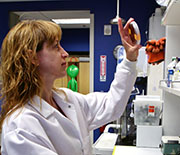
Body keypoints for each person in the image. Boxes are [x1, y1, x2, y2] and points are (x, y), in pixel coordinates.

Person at [0, 18, 141, 155]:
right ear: (33, 58)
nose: (65, 53)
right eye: (56, 47)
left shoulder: (67, 99)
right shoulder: (20, 126)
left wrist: (130, 59)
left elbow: (111, 105)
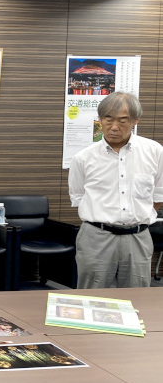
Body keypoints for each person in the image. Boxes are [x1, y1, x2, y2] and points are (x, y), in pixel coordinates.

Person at [69, 91, 163, 288]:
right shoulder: (83, 158)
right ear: (100, 119)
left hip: (138, 237)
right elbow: (78, 197)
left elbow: (158, 194)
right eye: (108, 119)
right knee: (91, 297)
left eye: (122, 121)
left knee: (137, 297)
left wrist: (139, 217)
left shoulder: (155, 152)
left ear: (135, 121)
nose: (113, 127)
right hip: (96, 236)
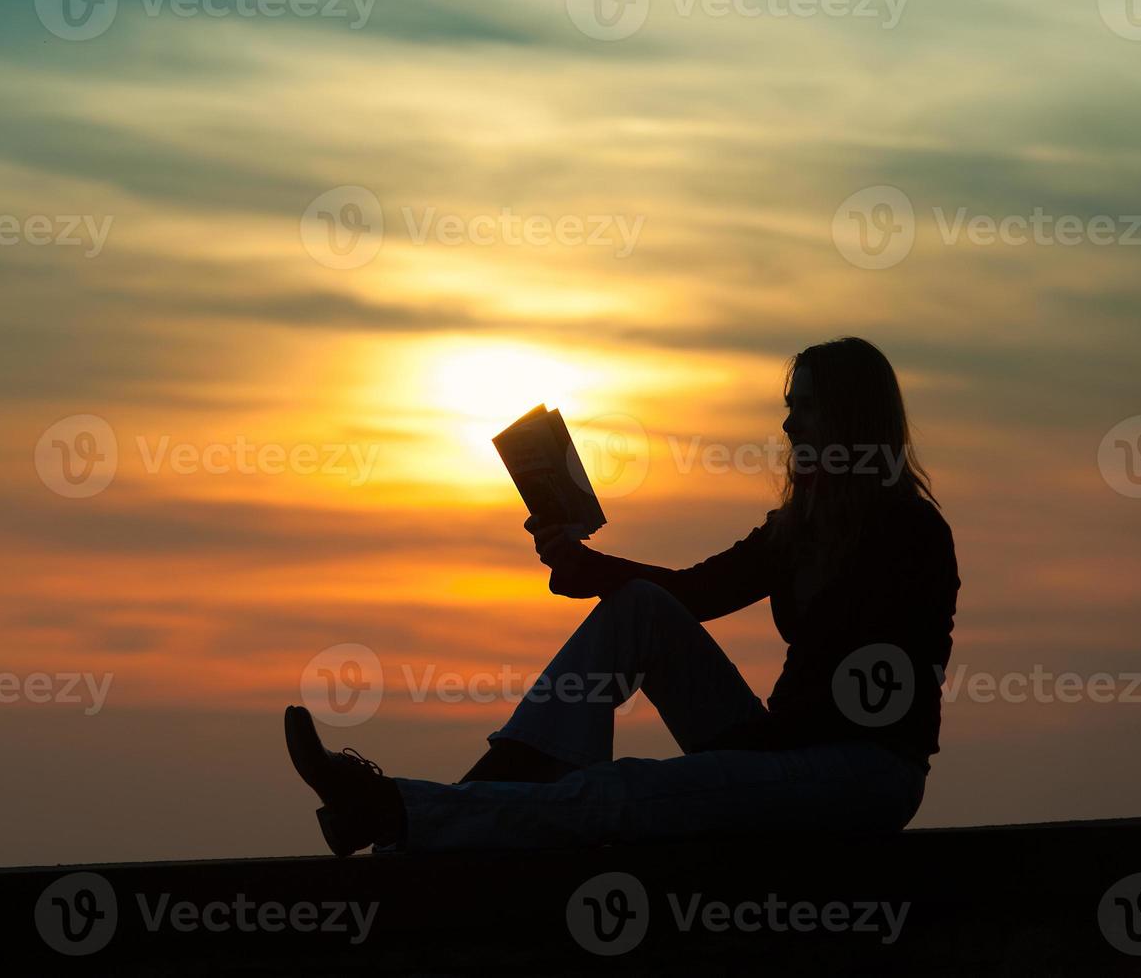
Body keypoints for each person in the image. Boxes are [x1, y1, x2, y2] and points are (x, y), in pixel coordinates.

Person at [285, 337, 960, 856]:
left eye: (804, 408)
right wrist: (590, 571)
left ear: (848, 418)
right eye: (788, 409)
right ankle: (446, 805)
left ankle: (394, 812)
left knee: (628, 791)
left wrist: (747, 755)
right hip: (783, 749)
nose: (787, 428)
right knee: (638, 606)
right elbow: (693, 592)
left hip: (862, 772)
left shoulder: (908, 535)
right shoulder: (798, 530)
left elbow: (874, 699)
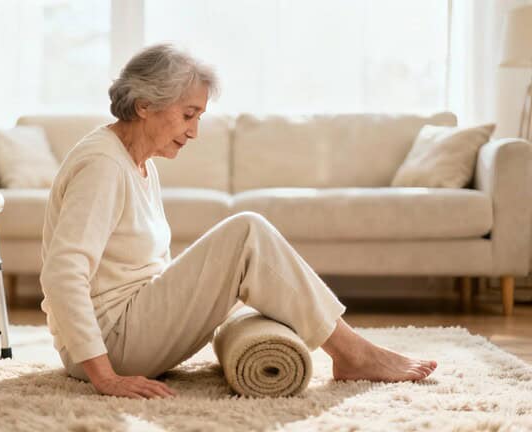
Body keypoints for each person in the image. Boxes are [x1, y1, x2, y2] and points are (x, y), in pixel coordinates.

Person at [39, 43, 437, 400]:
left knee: (248, 259)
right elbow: (62, 274)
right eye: (188, 115)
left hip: (132, 324)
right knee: (247, 231)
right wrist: (105, 377)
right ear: (145, 105)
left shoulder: (137, 161)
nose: (194, 132)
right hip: (112, 344)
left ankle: (350, 348)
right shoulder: (103, 166)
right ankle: (352, 353)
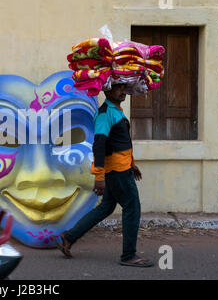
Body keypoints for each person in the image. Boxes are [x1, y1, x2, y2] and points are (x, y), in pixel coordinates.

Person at [53, 83, 153, 267]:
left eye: (124, 87)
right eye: (118, 88)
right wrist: (99, 176)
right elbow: (99, 145)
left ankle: (68, 238)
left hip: (121, 168)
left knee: (106, 207)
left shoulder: (115, 111)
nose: (123, 91)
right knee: (132, 208)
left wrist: (132, 164)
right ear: (107, 90)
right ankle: (128, 255)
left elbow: (119, 143)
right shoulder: (106, 114)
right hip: (117, 172)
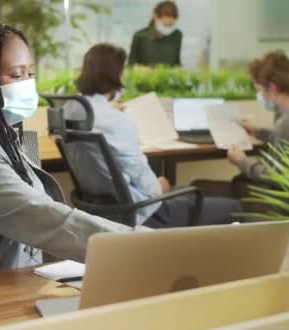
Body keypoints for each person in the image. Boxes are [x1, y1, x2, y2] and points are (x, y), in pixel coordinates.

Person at [0, 24, 142, 283]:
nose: (28, 84)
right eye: (16, 75)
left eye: (30, 73)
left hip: (7, 285)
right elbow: (40, 216)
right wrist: (139, 245)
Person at [66, 43, 242, 228]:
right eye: (122, 72)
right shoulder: (116, 121)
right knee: (234, 206)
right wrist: (160, 187)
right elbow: (146, 183)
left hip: (103, 210)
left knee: (187, 191)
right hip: (141, 212)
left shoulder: (72, 110)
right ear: (113, 75)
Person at [226, 50, 289, 182]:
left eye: (259, 90)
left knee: (205, 185)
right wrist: (258, 132)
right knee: (238, 182)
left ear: (272, 89)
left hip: (279, 198)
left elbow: (282, 178)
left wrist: (242, 161)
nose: (260, 95)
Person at [128, 1, 182, 66]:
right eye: (165, 25)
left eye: (171, 25)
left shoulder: (177, 35)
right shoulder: (140, 36)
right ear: (155, 17)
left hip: (170, 75)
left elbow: (177, 62)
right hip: (146, 75)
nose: (168, 29)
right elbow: (131, 64)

##########

Task prompt: Beginning with the line that contains "right eye: (188, 115)", repeat every remaining line of the data exactly, the last line included, and omit pictures.

Solution to the exercise:
right eye: (188, 115)
left hip: (132, 324)
right knee: (247, 231)
right wrist: (105, 377)
right ear: (145, 105)
left shoulder: (137, 161)
nose: (194, 132)
right hip: (112, 344)
left ankle: (350, 348)
right shoulder: (103, 166)
right ankle: (352, 353)
Body keypoints for each person in the image. Boxes are [x1, y1, x2, y2] and points are (x, y), in pixel coordinates.

Person at [53, 83, 153, 267]:
left eye: (124, 87)
right eye: (118, 88)
right wrist: (99, 176)
right elbow: (99, 145)
left ankle: (68, 238)
left hip: (121, 168)
left knee: (106, 207)
left shoulder: (115, 111)
nose: (123, 91)
right knee: (132, 208)
left wrist: (132, 164)
right ear: (107, 90)
right ankle: (128, 255)
left elbow: (119, 143)
right shoulder: (106, 114)
right hip: (117, 172)
Body keypoints for each person in the image. Boxes are [x1, y1, x2, y2] and points are (x, y), in pixel coordinates.

Person at [0, 24, 142, 283]:
nose: (28, 84)
right eye: (16, 75)
left eye: (30, 73)
left hip: (7, 285)
right elbow: (40, 216)
right wrist: (139, 245)
Person at [66, 43, 242, 228]:
right eye: (122, 72)
right shoulder: (116, 121)
right knee: (234, 206)
right wrist: (160, 187)
right elbow: (146, 183)
left hip: (103, 210)
left knee: (187, 191)
right hip: (141, 212)
left shoulder: (72, 110)
right ear: (113, 75)
Person at [226, 50, 289, 182]:
left eye: (259, 90)
left knee: (205, 185)
right wrist: (258, 132)
right knee: (238, 182)
left ear: (272, 89)
left hip: (279, 198)
left elbow: (282, 178)
left wrist: (242, 161)
nose: (260, 95)
Person at [128, 1, 182, 66]:
right eye: (165, 25)
left eye: (171, 25)
left shoulder: (177, 35)
right shoulder: (140, 36)
right ear: (155, 17)
left hip: (170, 75)
left elbow: (177, 62)
right hip: (146, 75)
nose: (168, 29)
right elbow: (131, 64)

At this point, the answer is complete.